Measurement of pregnancy intentions in the U.S. almost always relies on retrospective reporting – asking women to describe their desire for pregnancy while pregnant or soon after giving birth.  Though common, this approach might not accurately capture the frequency of unintended pregnancy.

There has been little research comparing measuring pregnancy intention before someone is pregnant (prospectively) to measuring it during the pregnancy or after birth (retrospectively). This study aimed to help fill in that knowledge gap by looking at both measurements of pregnancy intention before women became pregnant and again, once they were pregnant or had given birth, for 174 pregnancies. We found that using these two measures for the same pregnancy resulted in very different results in how much the pregnancy was intended. Nearly half of the participants in our study showed changes in their pregnancy intention between prospective and retrospective assessment. 38% reported increased intendedness, while 10% reported decreased intendedness.

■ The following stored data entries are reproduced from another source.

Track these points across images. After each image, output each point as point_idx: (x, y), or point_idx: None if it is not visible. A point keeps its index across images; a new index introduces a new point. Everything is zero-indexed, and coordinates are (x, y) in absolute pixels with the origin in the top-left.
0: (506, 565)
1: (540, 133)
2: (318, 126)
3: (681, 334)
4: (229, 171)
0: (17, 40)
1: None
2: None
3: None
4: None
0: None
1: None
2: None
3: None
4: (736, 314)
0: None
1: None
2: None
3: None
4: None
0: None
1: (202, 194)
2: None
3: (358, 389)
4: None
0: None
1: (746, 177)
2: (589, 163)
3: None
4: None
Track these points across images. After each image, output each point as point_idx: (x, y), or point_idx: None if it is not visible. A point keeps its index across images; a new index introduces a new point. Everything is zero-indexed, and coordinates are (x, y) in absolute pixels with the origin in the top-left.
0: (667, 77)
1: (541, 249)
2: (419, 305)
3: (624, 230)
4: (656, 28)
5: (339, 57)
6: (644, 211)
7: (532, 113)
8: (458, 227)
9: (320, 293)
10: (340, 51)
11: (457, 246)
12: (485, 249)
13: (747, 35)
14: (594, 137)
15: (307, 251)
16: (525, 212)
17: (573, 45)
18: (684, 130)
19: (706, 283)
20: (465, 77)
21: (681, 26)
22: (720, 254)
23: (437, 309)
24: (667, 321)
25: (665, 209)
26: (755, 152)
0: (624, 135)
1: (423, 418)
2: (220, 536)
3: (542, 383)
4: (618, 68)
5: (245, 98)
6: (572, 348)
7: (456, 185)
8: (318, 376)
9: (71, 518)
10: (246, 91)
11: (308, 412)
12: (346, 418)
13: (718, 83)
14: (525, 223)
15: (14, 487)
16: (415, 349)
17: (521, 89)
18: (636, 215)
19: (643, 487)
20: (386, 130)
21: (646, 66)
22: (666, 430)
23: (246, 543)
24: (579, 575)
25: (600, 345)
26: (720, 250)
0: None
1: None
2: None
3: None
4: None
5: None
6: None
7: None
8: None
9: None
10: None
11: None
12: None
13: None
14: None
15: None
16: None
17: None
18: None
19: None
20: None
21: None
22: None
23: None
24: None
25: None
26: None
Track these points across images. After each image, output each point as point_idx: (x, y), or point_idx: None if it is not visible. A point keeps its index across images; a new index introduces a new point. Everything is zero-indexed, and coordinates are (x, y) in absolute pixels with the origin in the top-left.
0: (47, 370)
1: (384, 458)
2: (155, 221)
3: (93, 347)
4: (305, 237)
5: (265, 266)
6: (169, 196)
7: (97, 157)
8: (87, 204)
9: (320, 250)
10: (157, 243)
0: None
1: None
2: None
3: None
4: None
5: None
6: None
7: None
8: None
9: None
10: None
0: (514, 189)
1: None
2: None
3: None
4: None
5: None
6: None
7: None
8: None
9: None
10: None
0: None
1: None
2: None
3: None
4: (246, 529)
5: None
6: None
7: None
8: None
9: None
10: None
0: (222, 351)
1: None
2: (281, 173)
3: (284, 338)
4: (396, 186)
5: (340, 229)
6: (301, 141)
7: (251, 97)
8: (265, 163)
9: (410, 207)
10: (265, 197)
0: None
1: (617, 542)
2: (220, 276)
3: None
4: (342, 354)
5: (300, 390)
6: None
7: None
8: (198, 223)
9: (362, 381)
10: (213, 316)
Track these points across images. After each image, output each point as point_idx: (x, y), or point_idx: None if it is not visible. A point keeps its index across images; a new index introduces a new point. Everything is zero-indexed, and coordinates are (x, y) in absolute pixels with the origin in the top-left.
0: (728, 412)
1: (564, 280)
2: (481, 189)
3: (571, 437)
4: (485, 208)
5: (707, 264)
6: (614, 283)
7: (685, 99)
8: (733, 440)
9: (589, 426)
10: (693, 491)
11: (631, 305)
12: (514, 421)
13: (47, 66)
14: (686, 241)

Our study is the first in the U.S. to show such vast differences in intendedness between before and after assessments. The findings suggest that retrospective measurement of pregnancy intention, where the person is already pregnant, may underestimate the frequency of unintended pregnancy and that researchers and policy makers should use caution when interpreting these measurements.

The study, “Comparing Prospective and Retrospective Reports of Pregnancy Intention in a Longitudinal Cohort of U.S. Women,” is available in the journal Perspectives on Sexual and Reproductive Health.